CATECHISM ON MODERNISM – PART II – MORAL CAUSES: CURIOSITY AND PRIDE

PART II
THE CAUSES OF MODERNISM

Q. The better to understand what Modernism is, and to find the fitting remedies for it, what must now be done?

A. To penetrate still deeper into the meaning of Modernism and to find a suitable remedy for so deep a sore, it behoves Us to investigate the causes which have engendered it, and which foster its growth.

CHAPTER I

I. MORAL CAUSES : CURIOSITY AND PRIDE

Q. What is the proximate and immediate cause of Modernism?

A. That the proximate and immediate cause consists in an error of the mind cannot be open to doubt.

Q. Whence, in its turn, comes this perversity of mind which is the proximate cause of Modernism, or, in other words, what are the remote causes of Modernism?

A. We recognize that the remote causes may be reduced to two curiosity and pride.

Q. Is curiosity really a cause of error?

A. Curiosity by itself, if not prudently regulated, suffices to account for all errors. Such is the opinion of Our Predecessor, Gregory XVI., who wrote: “A lamentable spectacle is that presented by the aberrations of human reason when it yields to the spirit of novelty, when against the warning of the Apostle it seeks to know beyond what it is meant to know, and when, relying too much on itself, it thinks it can find the truth outside the Catholic Church, wherein truth is found without the slightest shadow of error.”  (Ep. Encycl. Singulari nos, 1 Kal. Jul., 1834.)

Q. What evil is it that, even more than curiosity, Hinds the mind and precipitates into error?

A. It is pride which exercises an incomparably greater sway over the soul to blind it and lead it into error.

Q. Has pride really entered into the doctrines of the Modernists?

A. Pride sits in Modernism as in its own house, finding sustenance everywhere in its doctrines and lurking in its every aspect.

Q. Can you describe to us the different aspects of Modernism which betray its pride?

A. It is pride which fills Modernists with that self-assurance by which they consider themselves and pose as the rule for all.

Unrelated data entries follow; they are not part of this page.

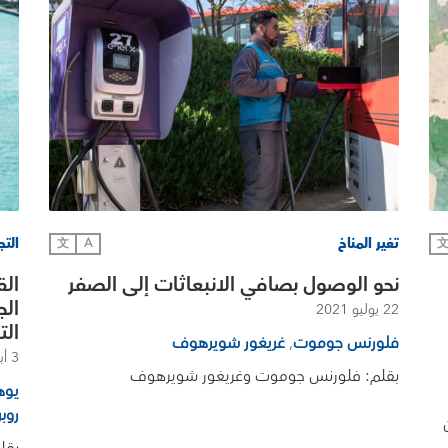
تغير المناخ
التج
文
A
نحو الوصول بصافي الانبعاثات إلى الصفر
الق
الج
22 يوليو 2021
الت
فلورنس جوموت
,
غريغور شويرهوف
3 أبريل 2019
بقلم: فلورنس جوموت وغريغور شويرهوف
يوه
روبر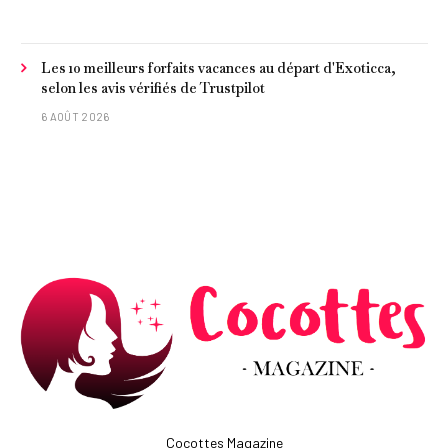
frites »
Les 10 meilleurs forfaits vacances au départ d'Exoticca,
selon les avis vérifiés de Trustpilot
6 AOÛT 2026
Cocottes Magazine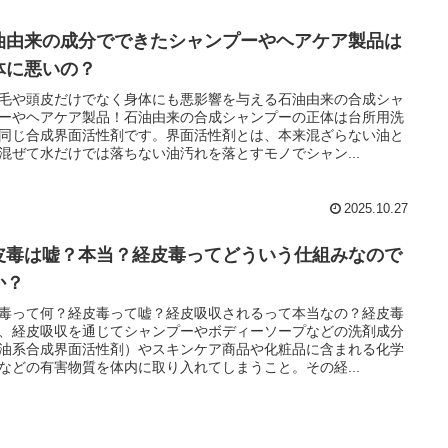
油由来の成分でできたシャンプーやヘアケア製品は
体に悪いの？
毛や頭皮だけでなく身体にも悪影響を与える石油由来の合成シャ
ーやヘアケア製品！石油由来の合成シャンプーの正体は台所用洗
同じ合成界面活性剤です。界面活性剤とは、本来混ざらない油と
混ぜて水だけでは落ちない油汚れを落とすモノでシャン...
2025.10.27
皮毒は嘘？本当？経皮毒ってどういう仕組みなので
か？
毒って何？経皮毒って嘘？経皮吸収されるって本当なの？経皮毒
、経皮吸収を通じてシャンプーやボディーソープなどの洗剤成分
油系合成界面活性剤）やスキンケア商品や化粧品に含まれる化学
などの有害物質を体内に取り入れてしまうこと。その経...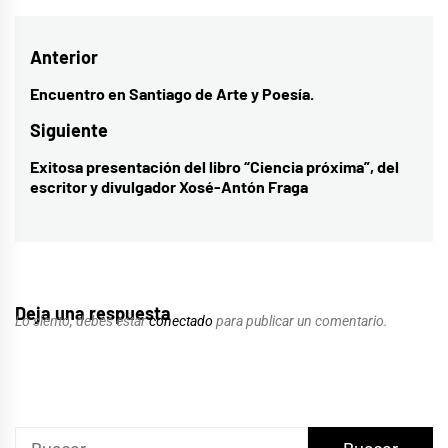
Navegación
Anterior
de
Encuentro en Santiago de Arte y Poesía.
Entrada
entradas
anterior:
Siguiente
Exitosa presentación del libro “Ciencia próxima”, del
Entrada
escritor y divulgador Xosé-Antón Fraga
siguiente:
Deja una respuesta
Lo siento, debes estar
conectado
para publicar un comentario.
Buscar: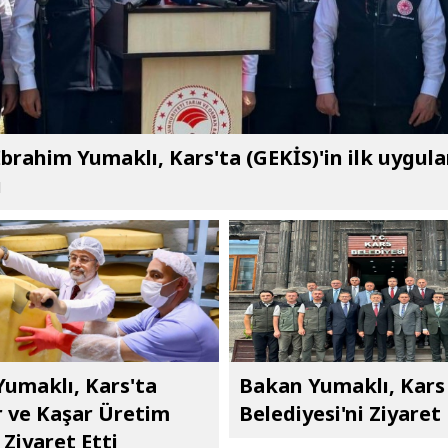
brahim Yumaklı, Kars'ta (GEKİS)'in ilk uygul
ı
umaklı, Kars'ta
Bakan Yumaklı, Kars
 ve Kaşar Üretim
Belediyesi'ni Ziyaret 
 Ziyaret Etti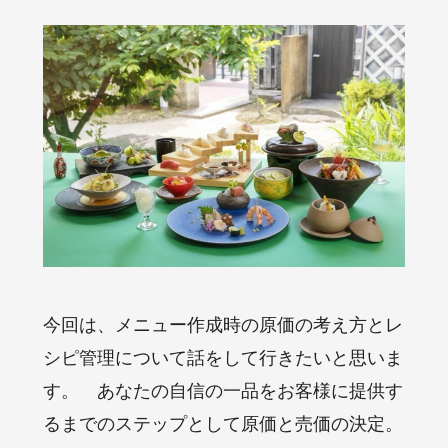
今回は、メニュー作成時の原価の考え方とレ
シピ管理について話をして行きたいと思いま
す。 あなたの自信の一品をお客様に提供す
るまでのステップとして原価と売価の決定。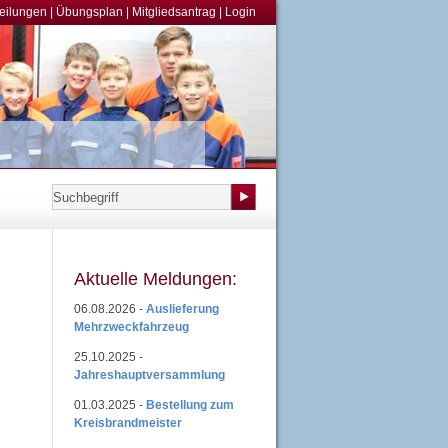
teilungen
|
Übungsplan
|
Mitgliedsantrag
|
Login
Aktuelle Meldungen:
06.08.2026 -
Auslieferung
Mehrzweckfahrzeug
25.10.2025 -
Jahreshauptversammlung
01.03.2025 -
Bestellung zum
Kreisbrandmeister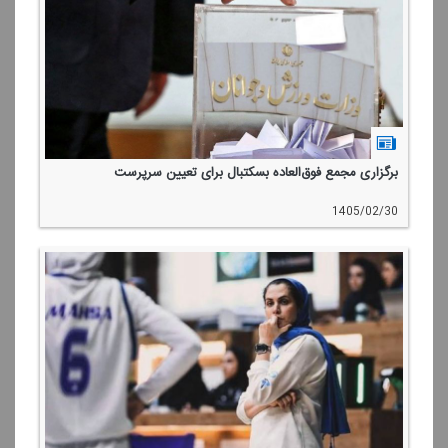
برگزاری مجمع فوق‌العاده بسكتبال برای تعیین سرپرست
1405/02/30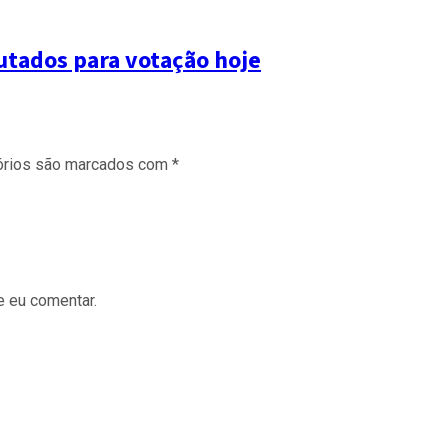
utados para votação hoje
órios são marcados com
*
e eu comentar.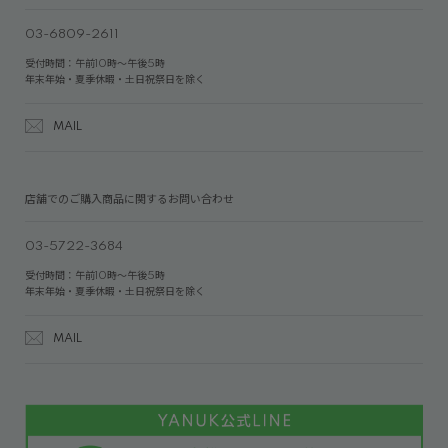
03-6809-2611
受付時間：午前10時～午後5時
年末年始・夏季休暇・土日祝祭日を除く
MAIL
店舗でのご購入商品に関するお問い合わせ
03-5722-3684
受付時間：午前10時～午後5時
年末年始・夏季休暇・土日祝祭日を除く
MAIL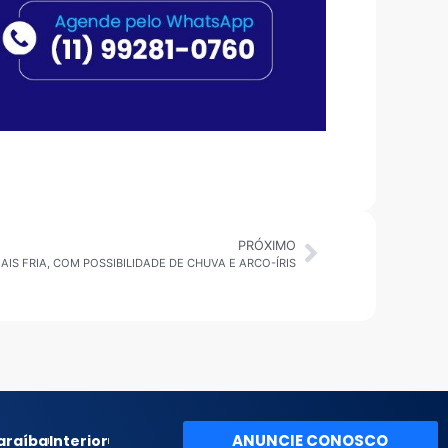
PRÓXIMO
AIS FRIA, COM POSSIBILIDADE DE CHUVA E ARCO-ÍRIS
ANUNCIE CONOSCO
araíba
Interior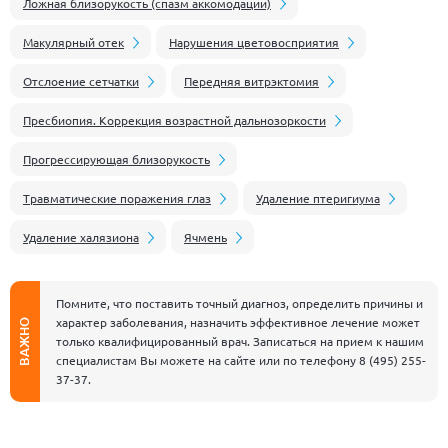
Ложная близорукость (спазм аккомодации)
Макулярный отек
Нарушения цветовосприятия
Отслоение сетчатки
Передняя витрэктомия
Пресбиопия. Коррекция возрастной дальнозоркости
Прогрессирующая близорукость
Травматические поражения глаз
Удаление птеригиума
Удаление халязиона
Ячмень
Помните, что поставить точный диагноз, определить причины и
характер заболевания, назначить эффективное лечение может
ВАЖНО
только квалифицированный врач. Записаться на прием к нашим
специалистам Вы можете на сайте или по телефону
8 (495) 255-
37-37
.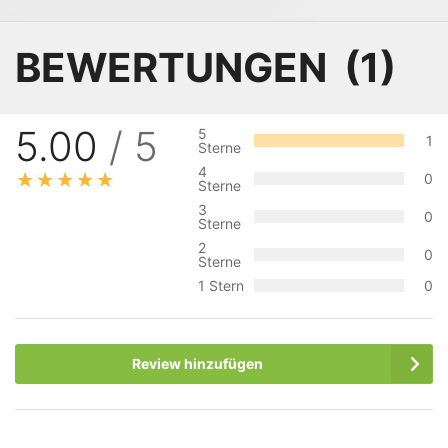
BEWERTUNGEN
1
5.00
/ 5
5
1
Sterne
4
0
Sterne
3
0
Sterne
2
0
Sterne
1 Stern
0
Review hinzufügen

It is pride which puffs them up with that vainglory which allows them to regard themselves as the sole possessors of knowledge, and makes them say, elated and inflated with presumption, ” We are not as the rest of men,” and which, lest they should seem as other men, leads them to embrace and to devise novelties even of the most absurd kind. It is pride which arouses in them the spirit of disobedience, and causes them to demand a compromise between authority and liberty. It is owing to their pride that they seek to be the reformers of others while they forget to reform themselves, and that they are found to be utterly wanting in respect for authority, even for the supreme authority.

Q. Is there, then, no truer cause of Modernism than pride?

A. Truly there is no road which leads so directly and so quickly to Modernism as pride.

Q. Would a Catholic priest or layman, if overcome by pride, be inevitably a subject for Modernism?

A. When a Catholic layman or a priest forgets the precept of the Christian life which obliges us to renounce ourselves if we would follow Christ, and neglects to tear pride from his heart, then it is he who most of all is a fully ripe subject for the errors of Modernism.

Q. What duty is, therefore, incumbent on Bishops with regard to these priests full of pride?

A. For this reason, Venerable Brethren, it will be your first duty to resist such victims of pride, to employ them only in the lowest and obscurest offices. The higher they try to rise, the lower let them be placed, so that the lowliness of their position may limit their power of causing damage.

Q. Is it not also the duty of directors of seminaries to keep those seminarists from becoming priests who are infected with the spirit of pride?

A. Examine most carefully your young clerics by yourselves and by the directors of your seminaries, and when you find the spirit of pride amongst them, reject them without compunction from the priesthood.

Q. Up to the, present has this duty of keeping those infected with the spirit of pride from becoming priests been faithfully enough fulfilled?

A. Would to God that this had always been done with the vigilance and constancy which were required!